**The request:**
Print the items character for character, from their first line through the line containing "v(-87.68, 16.27) *", including that line.
>>>>>
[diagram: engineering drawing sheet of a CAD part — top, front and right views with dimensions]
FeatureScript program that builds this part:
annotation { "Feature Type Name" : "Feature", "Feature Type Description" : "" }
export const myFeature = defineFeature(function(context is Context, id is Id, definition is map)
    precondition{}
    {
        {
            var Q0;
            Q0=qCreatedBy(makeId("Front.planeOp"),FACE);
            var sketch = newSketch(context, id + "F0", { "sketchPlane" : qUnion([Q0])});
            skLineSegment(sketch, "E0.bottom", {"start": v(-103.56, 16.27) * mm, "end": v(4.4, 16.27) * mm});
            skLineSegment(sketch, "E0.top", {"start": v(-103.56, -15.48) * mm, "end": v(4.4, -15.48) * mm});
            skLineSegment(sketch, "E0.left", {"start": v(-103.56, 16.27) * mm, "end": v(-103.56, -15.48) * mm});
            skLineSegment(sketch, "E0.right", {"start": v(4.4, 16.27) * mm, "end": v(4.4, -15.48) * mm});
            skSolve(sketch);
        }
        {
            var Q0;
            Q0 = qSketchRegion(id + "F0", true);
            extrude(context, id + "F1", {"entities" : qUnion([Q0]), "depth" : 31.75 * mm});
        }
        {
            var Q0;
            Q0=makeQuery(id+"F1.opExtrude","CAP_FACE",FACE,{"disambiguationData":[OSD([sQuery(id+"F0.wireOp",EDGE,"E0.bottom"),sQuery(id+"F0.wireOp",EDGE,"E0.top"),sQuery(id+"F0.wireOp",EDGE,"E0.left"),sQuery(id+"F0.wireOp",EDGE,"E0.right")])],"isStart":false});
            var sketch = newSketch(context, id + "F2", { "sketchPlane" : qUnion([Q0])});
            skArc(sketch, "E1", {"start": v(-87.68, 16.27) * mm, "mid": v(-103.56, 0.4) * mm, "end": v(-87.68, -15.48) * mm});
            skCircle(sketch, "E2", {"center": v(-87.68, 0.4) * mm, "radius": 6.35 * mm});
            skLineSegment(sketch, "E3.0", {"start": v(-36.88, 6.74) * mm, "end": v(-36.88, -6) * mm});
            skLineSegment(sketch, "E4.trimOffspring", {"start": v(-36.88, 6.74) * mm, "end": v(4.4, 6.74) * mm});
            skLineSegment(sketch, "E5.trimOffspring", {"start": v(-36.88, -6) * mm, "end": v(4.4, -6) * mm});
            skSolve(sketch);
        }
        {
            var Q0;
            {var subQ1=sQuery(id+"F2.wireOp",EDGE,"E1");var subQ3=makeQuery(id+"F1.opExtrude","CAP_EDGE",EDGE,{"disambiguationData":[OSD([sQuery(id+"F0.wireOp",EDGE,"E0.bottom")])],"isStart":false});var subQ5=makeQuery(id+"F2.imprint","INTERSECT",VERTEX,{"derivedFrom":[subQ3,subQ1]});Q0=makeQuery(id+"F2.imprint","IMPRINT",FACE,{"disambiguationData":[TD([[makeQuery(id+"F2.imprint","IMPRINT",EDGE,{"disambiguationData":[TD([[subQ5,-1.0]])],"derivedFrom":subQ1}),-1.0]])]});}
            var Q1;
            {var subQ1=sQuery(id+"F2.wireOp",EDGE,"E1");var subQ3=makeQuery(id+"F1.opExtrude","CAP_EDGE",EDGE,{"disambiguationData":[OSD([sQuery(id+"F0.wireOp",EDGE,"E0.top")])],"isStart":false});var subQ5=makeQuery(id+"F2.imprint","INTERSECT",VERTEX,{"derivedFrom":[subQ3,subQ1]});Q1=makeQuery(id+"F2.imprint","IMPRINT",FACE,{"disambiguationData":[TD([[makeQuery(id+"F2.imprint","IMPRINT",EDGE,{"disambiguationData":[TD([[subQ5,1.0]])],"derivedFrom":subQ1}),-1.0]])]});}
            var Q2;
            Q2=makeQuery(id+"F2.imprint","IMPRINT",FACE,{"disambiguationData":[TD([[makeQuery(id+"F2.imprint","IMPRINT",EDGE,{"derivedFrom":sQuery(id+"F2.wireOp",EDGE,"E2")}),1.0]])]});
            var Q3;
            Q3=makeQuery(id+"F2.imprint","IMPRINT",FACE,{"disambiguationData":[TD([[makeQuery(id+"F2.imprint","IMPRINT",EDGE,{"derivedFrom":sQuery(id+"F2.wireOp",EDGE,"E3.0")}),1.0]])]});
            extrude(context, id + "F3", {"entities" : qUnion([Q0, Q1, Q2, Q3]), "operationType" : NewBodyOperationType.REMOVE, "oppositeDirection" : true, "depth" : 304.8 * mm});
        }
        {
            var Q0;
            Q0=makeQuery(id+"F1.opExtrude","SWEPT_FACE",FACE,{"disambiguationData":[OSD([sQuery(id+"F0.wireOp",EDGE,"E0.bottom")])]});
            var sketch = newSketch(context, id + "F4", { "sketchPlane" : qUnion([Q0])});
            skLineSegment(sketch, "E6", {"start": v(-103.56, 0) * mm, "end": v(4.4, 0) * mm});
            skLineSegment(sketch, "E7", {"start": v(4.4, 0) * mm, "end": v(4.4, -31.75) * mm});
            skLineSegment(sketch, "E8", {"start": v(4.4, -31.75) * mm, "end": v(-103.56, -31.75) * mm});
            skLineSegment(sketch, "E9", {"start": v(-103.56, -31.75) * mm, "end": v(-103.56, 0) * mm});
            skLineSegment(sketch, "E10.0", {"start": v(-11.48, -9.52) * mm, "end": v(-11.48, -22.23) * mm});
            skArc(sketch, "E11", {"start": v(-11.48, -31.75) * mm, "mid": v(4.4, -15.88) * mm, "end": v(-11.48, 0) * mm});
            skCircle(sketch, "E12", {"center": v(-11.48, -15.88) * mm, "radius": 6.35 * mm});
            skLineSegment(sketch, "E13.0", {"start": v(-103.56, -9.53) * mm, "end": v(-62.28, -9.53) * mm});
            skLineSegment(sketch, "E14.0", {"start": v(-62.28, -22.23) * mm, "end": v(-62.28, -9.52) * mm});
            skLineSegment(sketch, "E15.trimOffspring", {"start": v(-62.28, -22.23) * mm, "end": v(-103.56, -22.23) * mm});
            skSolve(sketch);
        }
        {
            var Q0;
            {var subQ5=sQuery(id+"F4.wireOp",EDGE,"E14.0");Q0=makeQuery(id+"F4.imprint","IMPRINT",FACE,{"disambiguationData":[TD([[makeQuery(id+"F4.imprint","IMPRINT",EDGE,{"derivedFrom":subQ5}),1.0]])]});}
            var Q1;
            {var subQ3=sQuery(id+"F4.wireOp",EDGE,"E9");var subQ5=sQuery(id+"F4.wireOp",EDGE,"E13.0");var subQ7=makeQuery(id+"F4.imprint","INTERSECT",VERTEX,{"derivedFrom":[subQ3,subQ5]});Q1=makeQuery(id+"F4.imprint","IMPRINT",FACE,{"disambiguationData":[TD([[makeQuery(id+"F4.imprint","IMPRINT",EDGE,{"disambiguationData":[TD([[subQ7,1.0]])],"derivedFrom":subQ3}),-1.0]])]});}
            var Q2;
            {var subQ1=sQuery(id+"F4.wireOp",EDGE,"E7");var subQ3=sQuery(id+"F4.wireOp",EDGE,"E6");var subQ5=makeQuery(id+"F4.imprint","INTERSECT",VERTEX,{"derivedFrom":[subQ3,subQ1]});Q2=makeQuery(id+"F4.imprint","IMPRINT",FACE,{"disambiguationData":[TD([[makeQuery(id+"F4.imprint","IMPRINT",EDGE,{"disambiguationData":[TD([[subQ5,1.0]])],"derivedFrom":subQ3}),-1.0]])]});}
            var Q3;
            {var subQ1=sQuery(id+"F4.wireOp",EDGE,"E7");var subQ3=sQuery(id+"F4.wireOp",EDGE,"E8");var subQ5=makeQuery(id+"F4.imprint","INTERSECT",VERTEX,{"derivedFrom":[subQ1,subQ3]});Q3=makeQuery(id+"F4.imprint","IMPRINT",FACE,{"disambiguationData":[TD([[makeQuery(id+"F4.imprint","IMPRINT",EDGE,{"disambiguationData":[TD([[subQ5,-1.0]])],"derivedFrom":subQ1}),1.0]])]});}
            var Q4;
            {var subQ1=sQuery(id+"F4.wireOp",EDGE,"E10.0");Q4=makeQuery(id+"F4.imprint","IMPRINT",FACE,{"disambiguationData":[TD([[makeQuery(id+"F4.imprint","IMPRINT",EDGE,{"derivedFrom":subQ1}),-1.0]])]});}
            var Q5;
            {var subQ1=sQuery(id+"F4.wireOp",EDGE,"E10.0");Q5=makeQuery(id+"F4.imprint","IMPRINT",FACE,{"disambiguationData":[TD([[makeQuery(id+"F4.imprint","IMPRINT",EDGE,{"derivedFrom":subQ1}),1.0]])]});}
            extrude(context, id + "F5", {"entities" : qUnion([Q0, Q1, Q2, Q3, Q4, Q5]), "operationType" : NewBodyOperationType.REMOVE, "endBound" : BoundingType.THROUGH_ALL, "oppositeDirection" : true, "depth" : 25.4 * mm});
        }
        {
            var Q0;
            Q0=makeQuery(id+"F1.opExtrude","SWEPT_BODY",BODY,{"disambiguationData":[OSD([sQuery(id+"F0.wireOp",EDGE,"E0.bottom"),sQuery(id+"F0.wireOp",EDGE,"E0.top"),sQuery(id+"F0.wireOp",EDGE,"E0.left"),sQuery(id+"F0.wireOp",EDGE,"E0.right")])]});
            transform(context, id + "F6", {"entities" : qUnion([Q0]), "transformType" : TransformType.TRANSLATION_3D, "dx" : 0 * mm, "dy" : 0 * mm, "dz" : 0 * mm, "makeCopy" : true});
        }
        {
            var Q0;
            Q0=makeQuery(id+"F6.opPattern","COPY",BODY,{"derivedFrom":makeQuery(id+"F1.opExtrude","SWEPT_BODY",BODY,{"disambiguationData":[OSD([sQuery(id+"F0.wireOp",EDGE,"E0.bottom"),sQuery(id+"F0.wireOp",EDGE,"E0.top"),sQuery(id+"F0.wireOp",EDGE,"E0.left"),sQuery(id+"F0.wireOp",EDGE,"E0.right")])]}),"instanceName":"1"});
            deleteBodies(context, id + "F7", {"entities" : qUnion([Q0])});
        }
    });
<<<<<
**Solution to this task:**
[diagram: engineering drawing sheet of a CAD part — top, front and right views with dimensions]
FeatureScript program that builds this part:
annotation { "Feature Type Name" : "Feature", "Feature Type Description" : "" }
export const myFeature = defineFeature(function(context is Context, id is Id, definition is map)
    precondition{}
    {
        {
            var Q0;
            Q0=qCreatedBy(makeId("Front.planeOp"),FACE);
            var sketch = newSketch(context, id + "F0", { "sketchPlane" : qUnion([Q0])});
            skLineSegment(sketch, "E0.bottom", {"start": v(-103.56, 16.27) * mm, "end": v(4.4, 16.27) * mm});
            skLineSegment(sketch, "E0.top", {"start": v(-103.56, -15.48) * mm, "end": v(4.4, -15.48) * mm});
            skLineSegment(sketch, "E0.left", {"start": v(-103.56, 16.27) * mm, "end": v(-103.56, -15.48) * mm});
            skLineSegment(sketch, "E0.right", {"start": v(4.4, 16.27) * mm, "end": v(4.4, -15.48) * mm});
            skSolve(sketch);
        }
        {
            var Q0;
            Q0 = qSketchRegion(id + "F0", true);
            extrude(context, id + "F1", {"entities" : qUnion([Q0]), "depth" : 31.75 * mm});
        }
        {
            var Q0;
            Q0=makeQuery(id+"F1.opExtrude","CAP_FACE",FACE,{"disambiguationData":[OSD([sQuery(id+"F0.wireOp",EDGE,"E0.bottom"),sQuery(id+"F0.wireOp",EDGE,"E0.top"),sQuery(id+"F0.wireOp",EDGE,"E0.left"),sQuery(id+"F0.wireOp",EDGE,"E0.right")])],"isStart":false});
            var sketch = newSketch(context, id + "F2", { "sketchPlane" : qUnion([Q0])});
            skArc(sketch, "E1", {"start": v(-87.68, 16.27) * mm, "mid": v(-103.56, 0.4) * mm, "end": v(-87.68, -15.48) * mm});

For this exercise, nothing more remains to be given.